Morning Star

 The Morning Star

For the sake of simplicity, a bearish candlestick is one in which the stock's closing price is lower than its opening price, meaning that the price has fallen during the day. In contrast, a bullish candlestick is one where the closing price is higher than the opening price because the price has risen throughout the day. With that in mind, let us know as we take a closer look at the construction and key features of this popular candlestick pattern.

What is the difference between Morning Star and Evening Star candlestick patterns?

The main difference between the Morning Star and Evening Star candlestick patterns is that the Morning Star is considered a bullish indicator, while the Evening Star is considered a bearish indicator. The Evening Star has the center candle at a higher high than the two side candles with a gap up followed by a gap down, while the Morning Star has the center candle at its highest low with a gap down followed by a gap up.

An example of a morning star trade



Morning star patterns can be used as a visual signal of the beginning of a bearish to bullish trend change, but they become more important when they are supported by other technical indicators, as mentioned above. Another important factor is volume, which contributes to pattern formation. Typically, a trader wants volume to increase during the three sessions that make up the pattern, with the highest volume occurring on the third day. The high volume on the third day is often seen as a confirmation of the trend (and the subsequent uptrend) regardless of other indicators. A trader takes a bullish position on stocks/commodities/pairs/etc. a. while the morning star forms in the third session and doubles the uptrend until there are signs of another reversal.

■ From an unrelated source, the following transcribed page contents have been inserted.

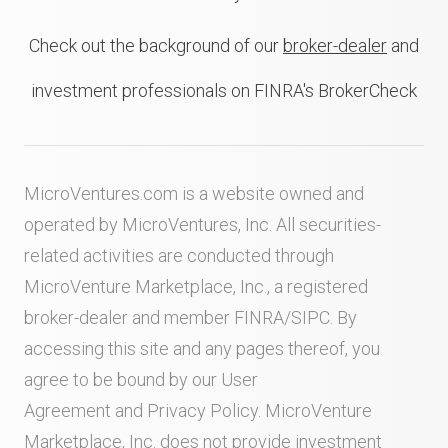
Check out the background of our
broker-dealer
and
investment professionals on FINRA's BrokerCheck
MicroVentures.com
is a website owned and
operated by MicroVentures, Inc. All securities-
related activities are conducted through
MicroVenture Marketplace, Inc., a registered
broker-dealer and member
FINRA
/
SIPC
. By
accessing this site and any pages thereof, you
agree to be bound by our
User
Agreement
and
Privacy Policy
. MicroVenture
Marketplace, Inc. does not provide investment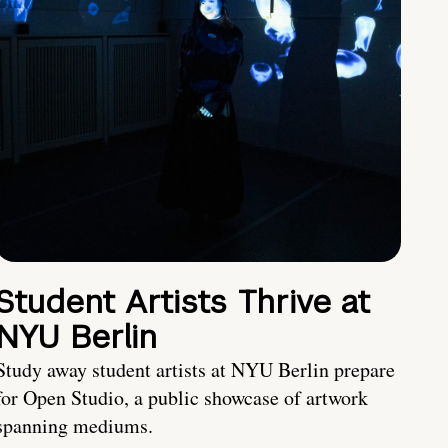
Student Artists Thrive at
NYU Berlin
Study away student artists at NYU Berlin prepare
for Open Studio, a public showcase of artwork
spanning mediums.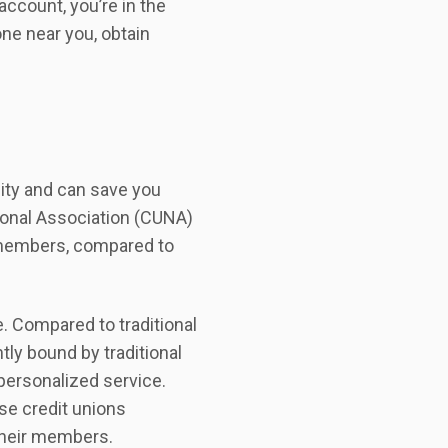
 account, you’re in the
 one near you, obtain
lity and can save you
tional Association (CUNA)
s members, compared to
. Compared to traditional
ly bound by traditional
personalized service.
se credit unions
 their members.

Trading Morning Star Candlestick Pattern.

As mentioned above, the appearance of a morning star pattern is not as common as the appearance of a single candlestick pattern. They are more difficult to detect apart from the fact that you have to meet almost all four conditions before you can check them. In this case, we have the daily chart AUD USD. The price traded lower to the point of reaching a new short-term low. Before this candle, there is a long bearish candle that indicates a strong downtrend. However, the sellers fail to force a close near the session low and the price rises to create a doji candle, indicating indecision on the part of buyers and sellers. The next candlestick is a long bullish candlestick that forms the morning star pattern. We can now be almost certain that the bullish reversal will start soon.

The Difference Between a Morning Star and an Evening Star.

The Morning Star is a bullish reversal pattern found at the end of a downtrend. The first candle is bearish. The second candle has a small body. It doesn't matter if the second body is bullish or bearish (although a bullish body with little or no upper wick indicates more bullish power). The small body serves as an indicator that the bears are losing their ability to drop the market. It is also possible that the second candle has no body (a doji). The third body is bullish and closes within the first candle, preferably above the midpoint of the first candle. This shows that the bulls are taking control.

The Formation of the Evening Star Candlestick.

The Evening Star is the retrograde counterpart to the Morning Star pattern. The Evening Star is a reversal pattern and appears after an uptrend.

The first candle has a strong bullish body.

The second candle has a small body. It can be bullish or bearish. It is also possible that the second candle has no body (a doji).